§ What to work on
Pick out each line of the records that includes the string "fractalNoise", and copy it.

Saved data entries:
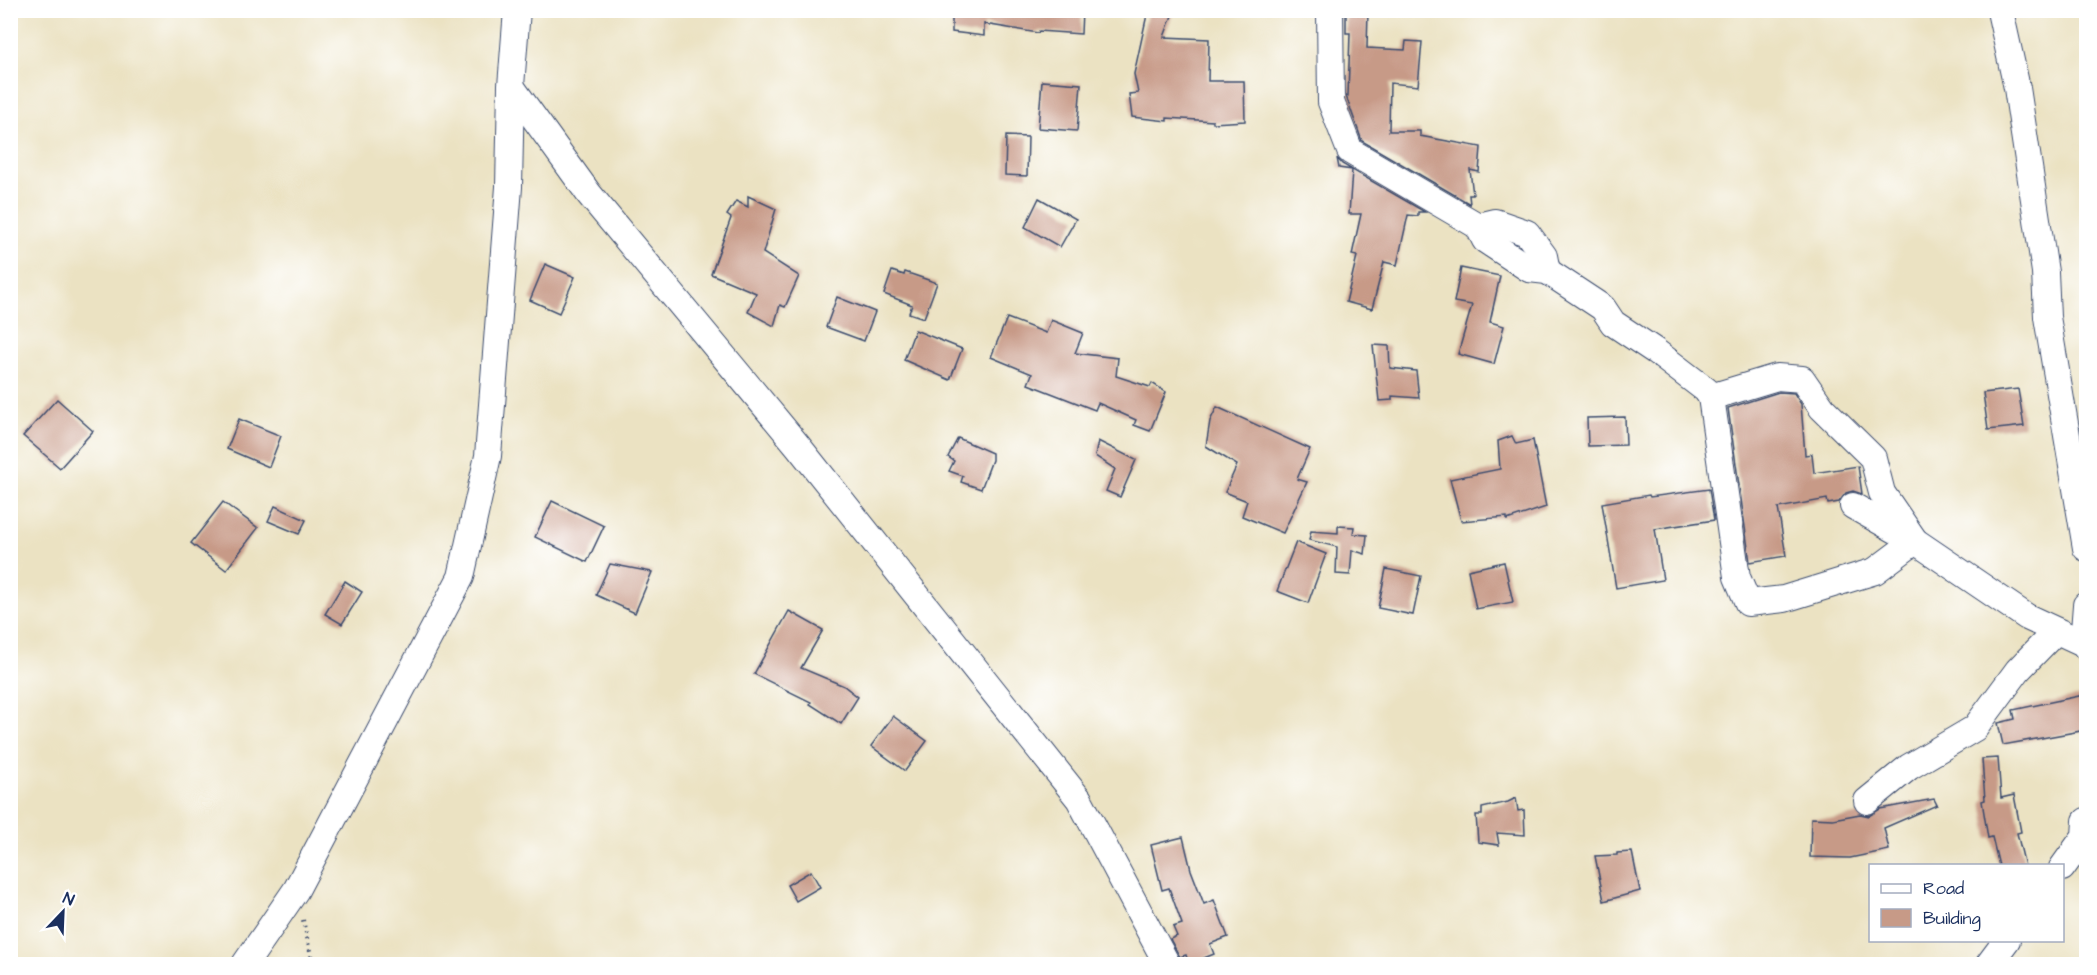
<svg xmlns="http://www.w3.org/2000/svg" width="2097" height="975" font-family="'Architects Daughter',sans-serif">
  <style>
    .building { fill: #c79a87 }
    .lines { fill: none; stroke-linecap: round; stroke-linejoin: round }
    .minor-casing { stroke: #3a4a6d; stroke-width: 28 }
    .path { stroke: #3a4a6d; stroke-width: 4; stroke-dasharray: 1.5 4.5; stroke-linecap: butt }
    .minor { stroke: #fff; stroke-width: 26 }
  </style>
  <rect width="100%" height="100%" fill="#fff"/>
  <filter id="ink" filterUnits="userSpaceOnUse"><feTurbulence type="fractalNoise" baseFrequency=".0167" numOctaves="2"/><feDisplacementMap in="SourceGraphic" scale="12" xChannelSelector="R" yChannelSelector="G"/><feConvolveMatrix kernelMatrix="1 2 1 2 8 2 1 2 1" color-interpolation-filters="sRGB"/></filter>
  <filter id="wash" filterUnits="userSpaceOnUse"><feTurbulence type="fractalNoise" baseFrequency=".008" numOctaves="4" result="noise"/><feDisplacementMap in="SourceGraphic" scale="24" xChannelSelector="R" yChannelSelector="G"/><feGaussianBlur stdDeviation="1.35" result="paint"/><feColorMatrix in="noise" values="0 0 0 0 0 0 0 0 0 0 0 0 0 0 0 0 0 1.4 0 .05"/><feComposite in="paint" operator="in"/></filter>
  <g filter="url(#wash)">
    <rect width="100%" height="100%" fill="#ebe2c2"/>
    <g id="blocks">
      <g class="building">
        <path d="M958,10H1082L1081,34L1039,31L1038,33L984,24V36L952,32V18L957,17Z"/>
        <path d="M1148,10H1167V13H1173L1164,37L1209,39L1208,81H1244L1245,121L1213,123V121L1167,118V121L1132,117L1129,94L1138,93L1134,74Z"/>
        <path d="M1346,10H1368L1367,48L1405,50L1406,41L1422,42L1418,86L1390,83L1389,131H1420V136L1481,147L1479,172L1470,170L1473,195H1469L1470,204L1362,141L1346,96H1348L1350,33H1346Z"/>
        <path d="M1042,81L1081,84L1077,131L1038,128Z"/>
        <path d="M1006,136L1028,137L1027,176L1005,175Z"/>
        <path d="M1337,158L1342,164L1425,212H1418V216L1408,215L1397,265L1384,262L1372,309L1346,302L1357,256L1352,255L1361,214H1349L1352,170L1339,168Z"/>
        <path d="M748,196L776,209L763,253L799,276L785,307L780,305L774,326L748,312L756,293L711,274L731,218L727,215L736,201L748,207Z"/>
        <path d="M1039,198L1076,219L1060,247L1025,227Z"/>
        <path d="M545,264L575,277L559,313L530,300Z"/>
        <path d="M1461,268L1500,276L1490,322L1504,326L1494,364L1458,354L1472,305L1454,302Z"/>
        <path d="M892,271L904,275L905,272L937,283L924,318L909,313L912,305L884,294Z"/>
        <path d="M837,297L875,312L864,341L826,327Z"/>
        <path d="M1007,318L1046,333L1051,320L1083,333L1075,353L1118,358L1116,376L1150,387L1152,383L1166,392L1150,431L1134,425L1136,420L1098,403L1095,410L1028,384L1032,374L991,357Z"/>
        <path d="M915,330L962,349L950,380L904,360Z"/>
        <path d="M1373,345L1389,346L1390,368L1416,371L1419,398L1392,396V400L1379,401Z"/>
        <path d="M2018,389L2024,426L1988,430L1983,393Z"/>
        <path d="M1779,392L1794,393L1801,404L1805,455L1812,454L1814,473L1858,466L1862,494L1853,491L1846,493L1839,502L1828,504L1827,499L1778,508L1786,556L1750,562L1728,408Z"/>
        <path d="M57,399L93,431L60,468L23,436Z"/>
        <path d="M1217,407L1310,449L1297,479L1307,482L1283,533L1242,516L1247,501L1225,492L1237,465L1206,446L1210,421Z"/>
        <path d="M1625,417L1626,445L1588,446L1587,418Z"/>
        <path d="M239,419L281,436L269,467L227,449Z"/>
        <path d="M1512,436L1516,444L1533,440L1546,507L1507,520V517L1461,521L1450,479L1500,469L1498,441Z"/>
        <path d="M958,438L992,453V460L981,489L961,482L963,476L949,471L954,461L948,457Z"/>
        <path d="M1098,441L1136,460L1120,497L1106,491L1115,469L1095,456Z"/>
        <path d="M1709,489L1714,520L1655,529L1663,580L1616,588L1602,503L1649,495L1650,497Z"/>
        <path d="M552,501L604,526L587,562L535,537Z"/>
        <path d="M223,502L258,528L226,570L191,543Z"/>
        <path d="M275,506L306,520L299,534L268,521Z"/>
        <path d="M1338,526L1354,527L1353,534L1367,535L1365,554L1352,550L1350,575L1336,574L1337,547L1309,540L1311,531L1338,533Z"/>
        <path d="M1296,542L1326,554L1308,603L1277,591Z"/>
        <path d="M1504,562L1513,602L1476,609L1468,570Z"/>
        <path d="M610,564L652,572L635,613L596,595Z"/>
        <path d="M1386,569L1421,576L1413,615L1378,608Z"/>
        <path d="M345,581L362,592L342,624L325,614Z"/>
        <path d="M789,611L823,630L801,668L844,686L858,697L841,724L810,704L811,702L754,674Z"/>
        <path d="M2084,695L2086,707V730L2003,745L1998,723L2015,719L2013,710Z"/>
        <path d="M893,716L927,741L905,771L871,746Z"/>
        <path d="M1998,758L2001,798L2014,795L2021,832L2017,833L2025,866H1999L1992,837L1988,838L1982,801L1985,800L1982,759Z"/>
        <path d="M1516,798L1518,811L1524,810L1525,835L1497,833L1499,845L1478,842L1476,815H1482V808L1508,802Z"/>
        <path d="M1934,799L1937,805L1884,828L1889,850L1850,858L1810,857L1811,818L1833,819L1860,814L1869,816L1880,809Z"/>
        <path d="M1183,837L1191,870L1204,904L1214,900L1228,937L1210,944L1214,954L1189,964L1186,955L1180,957L1170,939L1177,936L1173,927L1182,924L1169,888L1162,890L1151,845Z"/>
        <path d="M1632,852L1640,891L1604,901L1595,856L1617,855V853Z"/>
        <path d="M811,871L820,887L796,901L787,885Z"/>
      </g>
    </g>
  </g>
  <g filter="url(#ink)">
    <use href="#blocks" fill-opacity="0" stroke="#3a4a6d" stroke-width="1.5"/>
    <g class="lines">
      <g class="minor-casing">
        <g id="minor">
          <path d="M1330,10L1331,102L1350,151L1478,226L1485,240L1529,269L1547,271L1603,308L1613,323L1655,351L1706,390L1711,397L1737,577L1748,603L1784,599L1875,571L1915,541"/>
          <path d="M2000,11L2017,88L2045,272L2047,317L2086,548"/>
          <path d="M511,86L589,194L798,446L1079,799L1167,964"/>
          <path d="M1478,226L1495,222L1527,233L1544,256L1547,271"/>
          <path d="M1711,397L1777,377L1802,379L1822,408L1873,458L1882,493L1915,541"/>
          <path d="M1853,506L1915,541L2027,617L2083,643L2086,647"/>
          <path d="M2083,643L2086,605"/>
          <path d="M1867,801L1909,767L1975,728L2018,670L2056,631"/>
          <path d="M2062,868L2085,836L2086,821"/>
          <path d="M245,964L296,890L461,577L488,456L509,187L511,86L517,10"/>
          <path d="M1989,964L2007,940"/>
        </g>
      </g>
      <path class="path" d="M303,920L313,964"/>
      <use href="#minor" class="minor"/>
    </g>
  </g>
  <rect width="2097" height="975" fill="none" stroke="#fff" stroke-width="36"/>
  <rect x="1869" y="864" width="195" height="78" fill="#ffffff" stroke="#a4acbf" stroke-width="1.5"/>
  <rect x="1881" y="884" width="30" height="9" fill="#ffffff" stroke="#a4acbf" stroke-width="1.5"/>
  <text x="1923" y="894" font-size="18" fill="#1b2f5e">Road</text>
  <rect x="1881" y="909" width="30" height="18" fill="#c79a87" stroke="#a4acbf" stroke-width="1.5"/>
  <text x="1923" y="924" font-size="18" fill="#1b2f5e">Building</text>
  <g transform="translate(63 912) rotate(23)" stroke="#ffffff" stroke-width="4.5" paint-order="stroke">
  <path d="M0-4.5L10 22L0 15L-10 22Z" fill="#1b2f5e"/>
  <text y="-9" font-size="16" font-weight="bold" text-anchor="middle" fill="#1b2f5e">N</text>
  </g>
</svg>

§ Response
  <filter id="ink" filterUnits="userSpaceOnUse"><feTurbulence type="fractalNoise" baseFrequency=".0167" numOctaves="2"/><feDisplacementMap in="SourceGraphic" scale="12" xChannelSelector="R" yChannelSelector="G"/><feConvolveMatrix kernelMatrix="1 2 1 2 8 2 1 2 1" color-interpolation-filters="sRGB"/></filter>
  <filter id="wash" filterUnits="userSpaceOnUse"><feTurbulence type="fractalNoise" baseFrequency=".008" numOctaves="4" result="noise"/><feDisplacementMap in="SourceGraphic" scale="24" xChannelSelector="R" yChannelSelector="G"/><feGaussianBlur stdDeviation="1.35" result="paint"/><feColorMatrix in="noise" values="0 0 0 0 0 0 0 0 0 0 0 0 0 0 0 0 0 1.4 0 .05"/><feComposite in="paint" operator="in"/></filter>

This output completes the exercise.